…is how political they are. Call me naive (although I’d rather you didn’t), but I’d always assumed that a map just - well, showed you what’s there. Or what used to be there, when it was drawn up. But no. Choices must be made.
This first began to dawn on me when the publishers wanted a map for the front of the second Ruso book. What to include? All the Roman roads and towns and forts? Even if we knew where they all were (and some float about, depending on who you ask) there wasn’t room. Besides, it would have looked a mess. Just how much of a mess may be surmised from the rough draft on the Book 2 page.
The places crucial to the story are there, but important Army bases like Gloucester and Exeter and Caerleon are invisible. Major towns like Silchester and Verulamium don’t seem to exist. And there’s not a road in sight. Leaving them out may have suggested that the story took place in a few key spots surrounded by vast tracts of emptiness, but at least no-one could complain that it was cluttered.

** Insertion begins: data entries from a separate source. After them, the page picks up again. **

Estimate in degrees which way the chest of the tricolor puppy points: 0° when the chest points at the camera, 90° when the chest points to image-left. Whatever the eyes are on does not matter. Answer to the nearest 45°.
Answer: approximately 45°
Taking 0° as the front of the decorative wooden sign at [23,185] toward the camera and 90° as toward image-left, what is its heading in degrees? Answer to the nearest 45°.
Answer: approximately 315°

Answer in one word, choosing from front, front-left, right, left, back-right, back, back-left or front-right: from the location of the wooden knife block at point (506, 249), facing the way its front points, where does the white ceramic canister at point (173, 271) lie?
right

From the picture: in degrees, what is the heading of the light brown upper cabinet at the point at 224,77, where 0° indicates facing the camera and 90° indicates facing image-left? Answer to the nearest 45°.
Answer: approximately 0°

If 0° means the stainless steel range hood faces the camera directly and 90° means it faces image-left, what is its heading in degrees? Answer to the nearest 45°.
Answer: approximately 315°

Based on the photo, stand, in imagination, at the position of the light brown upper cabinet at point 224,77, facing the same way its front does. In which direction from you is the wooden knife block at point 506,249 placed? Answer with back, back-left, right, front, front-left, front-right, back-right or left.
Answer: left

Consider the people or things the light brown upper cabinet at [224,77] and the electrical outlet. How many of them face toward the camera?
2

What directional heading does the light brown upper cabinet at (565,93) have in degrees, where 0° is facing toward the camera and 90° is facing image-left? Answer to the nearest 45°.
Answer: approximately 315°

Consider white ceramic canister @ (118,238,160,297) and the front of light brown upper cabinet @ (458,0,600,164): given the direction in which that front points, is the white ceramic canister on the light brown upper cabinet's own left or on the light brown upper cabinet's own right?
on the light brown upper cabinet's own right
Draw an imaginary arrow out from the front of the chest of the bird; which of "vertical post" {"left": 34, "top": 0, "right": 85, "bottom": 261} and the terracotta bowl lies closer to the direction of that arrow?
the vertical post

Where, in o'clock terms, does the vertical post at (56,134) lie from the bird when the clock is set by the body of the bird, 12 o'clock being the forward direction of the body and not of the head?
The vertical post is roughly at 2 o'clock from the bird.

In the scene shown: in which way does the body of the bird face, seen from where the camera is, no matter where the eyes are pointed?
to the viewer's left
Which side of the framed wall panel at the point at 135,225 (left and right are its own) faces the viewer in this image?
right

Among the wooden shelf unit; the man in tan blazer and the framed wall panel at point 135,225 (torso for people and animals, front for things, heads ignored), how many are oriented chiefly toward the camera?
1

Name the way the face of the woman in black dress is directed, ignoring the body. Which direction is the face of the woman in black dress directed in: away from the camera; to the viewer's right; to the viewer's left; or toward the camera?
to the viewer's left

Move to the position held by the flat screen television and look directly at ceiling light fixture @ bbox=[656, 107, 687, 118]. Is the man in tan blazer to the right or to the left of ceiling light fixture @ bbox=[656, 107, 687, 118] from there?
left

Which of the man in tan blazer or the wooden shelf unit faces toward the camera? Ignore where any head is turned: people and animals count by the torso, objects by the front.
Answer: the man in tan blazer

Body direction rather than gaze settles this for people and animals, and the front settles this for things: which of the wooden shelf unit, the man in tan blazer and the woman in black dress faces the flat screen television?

David Mattingley makes a telling point in ‘An Imperial Possession - Britain in the Roman Empire’ - a book I’ve just finished and found very thought-provoking. Observing the map-makers’ priorities, he points out that the Ordnance Survey Map of Roman Britain is precisely that - a map of the Roman-style constructions found in Britain. He says, “In areas where Roman site ‘types’ are uncommon (notably… Cornwall, Wales and northern Britain), the maps appear empty apart from Roman military installations standing guard over large capital letters denoting ‘tribal’ names… what is omitted from such maps is the settlement evidence relating to the vast majority of the population.”
This isn’t a criticism. There just isn’t room for everything. Choices must be made. Don’t you think, though, that the Ordnance Survey’s choices would have gone down awfully well in Rome? Britannia without all those pesky barbarian round houses, brochs* and disused hillforts messing it up. Mission accomplished!
*brochs are those forbidding-looking ancient stone towers found mostly (only?) in Scotland.